Кризис, переживаемый левыми организациями, явился закономерным результатом предшествующего развития и выбора, который раз за разом делали его лидеры — политические и интеллектуальные. В этом смысле события начала XXI в. продолжают предшествующую историю эволюции рабочего движения Распад Первого интернационала подготовил возникновение Второго интернационала, кризис которого, в свою очередь, породил коммунистическое движение. Стагнация «старых левых» (коммунистических и социал-демократических партий) в конце 1960-х годов предопределила появление «новых левых». В начале XXI в. мы наблюдаем, как интеллектуальная и идеологическая эволюция, спровоцированная молодежным восстанием 1960-х, завела нас в тупик, выходом из которого становится переход к новой классовой политике, отражающей как изменившиеся, так и оставшиеся фундаментально неизменными потребности и интересы
В самой этой ситуации нет ничего трагичного. Катастрофический оттенок ей придает лишь тот факт, что гегемония либеральных политкорректных интеллектуалов в левом движении толкнула миллионы трудящихся в объятия правых популистов и теперь уже невозможно организовать массовый народный блок за социальные преобразования, не выстраивая в какой-то форме отношения с этими политическими течениями. Вместо того чтобы организовывать собственное широкое движение, левым приходится иметь дело с массовым движением, возникшим не только без них, но и против них. Однако объективные потребности трудящихся требуют политического выражения.
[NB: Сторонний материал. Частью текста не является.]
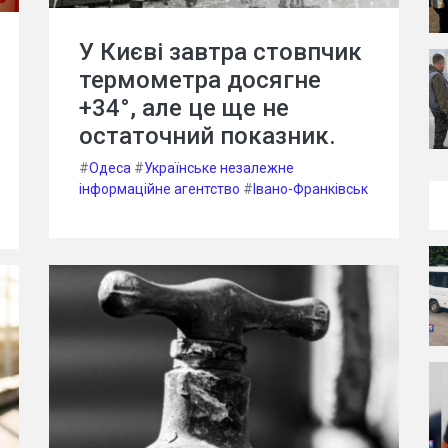
У Києві завтра стовпчик
термометра досягне
+34°, але це ще не
остаточний показник.
#
Одеса
#
Українське незалежне
інформаційне агентство
#
Івано-Франківськ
А популистские лидеры, пробуждая активность масс, вынуждены так или иначе реагировать на все новые и новые проявления стихийного бунта, сегодня вознесшего их на политические вершины, но завтра грозящего обернуться против них. Идейно аморфные популистские движения обречены либо леветь, либо раскалываться. И в том и в другом случае исход дела зависит от того, способны ли будут левые на диалог с массами.
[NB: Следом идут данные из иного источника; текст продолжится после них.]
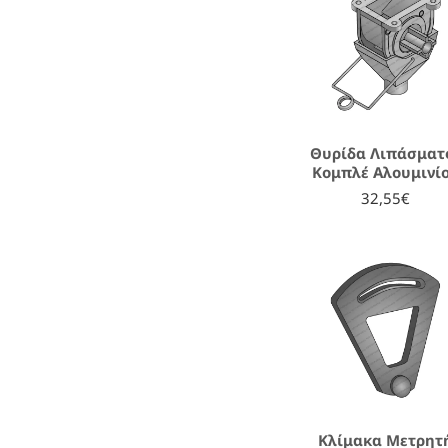
Θυρίδα Λιπάσματ
Κομπλέ Αλουμινί
32,55€
Κλίμακα Μετρητ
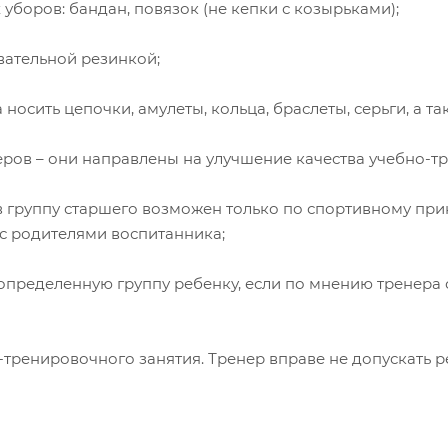
боров: бандан, повязок (не кепки с козырьками);
вательной резинкой;
сить цепочки, амулеты, кольца, браслеты, серьги, а т
ров – они направлены на улучшение качества учебно-т
 группу старшего возможен только по спортивному при
с родителями воспитанника;
пределенную группу ребенку, если по мнению тренера 
ренировочного занятия. Тренер вправе не допускать ре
Попытки представить новый популизм в качестве аналога западноевропейского фашизма начала 1930-х годов являются необоснованными просто потому, что не учитывают качественного различия между состоянием общества в середине XX и в начале XXI в. Отождествление популизма с фашизмом принципиально важно для идеологического самооправдания либеральных левых, поскольку становится обоснованием для их сотрудничества с неолибералами и поддержки существующего порядка — во имя избегания чего-то многократно худшего. При этом, разумеется, само понятие «фашизм» лишается всякого конкретного историко-политического и социального содержания, обозначая, в сущности, любого, кто оказывается не по душе правым или левым либералам. Угрозой для прогресса и свободы в новой ситуации становится не правый популизм как таковой, а политический хаос, проистекающий как из неспособности популистских лидеров выстроить системную альтернативу неолиберализму в условиях его стихийного распада, так и от нежелания левых выступать вместе с бунтующими трудящимися массами против либерального истеблишмента.
Передышка, которую политическими мерами выиграл для себя западный истеблишмент в 2017 г., одновременно дала шанс для формирования новой, более радикальной оппозиции на левом фланге, для реорганизации и реструктурирования левых (вернее, для воссоздания левого движения, в значительной мере — для его создания заново), а также для подъема новых протестных движений в странах, которые, подобно России, до поры оставались спокойным политическим болотом.
Неминуемый новый удар Великого кризиса вызовет к жизни новые политические силы, в том числе и в Восточной Европе, где левое движение находилось до последнего времени в жалком и угнетенном состоянии. Но эти политические движения новой волны смогут успешно сыграть свою роль лишь в том случае, если сделают выводы из катастрофического опыта либеральных левых. Эпицентр политического кризиса перемещается в новые зоны — в том числе в Россию (чему способствует авторитаризм и некомпетентность правящего класса). Потребность страны в новой модернизации, в свою очередь, диктует необходимость революционных перемен. И эти перемены не могут быть осуществлены силами местной глубоко провинциальной и насквозь коррумпированной буржуазии. Иными словами, появление сильных левых — вопрос национального развития. Не только для России, но и для многих других стран, оказавшихся в схожем положении.
Для того чтобы предпосылки нового прогрессивного развития в США, Западной Европе или России реализовались, нужна активная работа. Если левое движение действительно стремится играть какую-то роль в реальной, а не воображаемой политике, оно должно решительно порвать с либеральными иллюзиями и соответствующим дискурсом.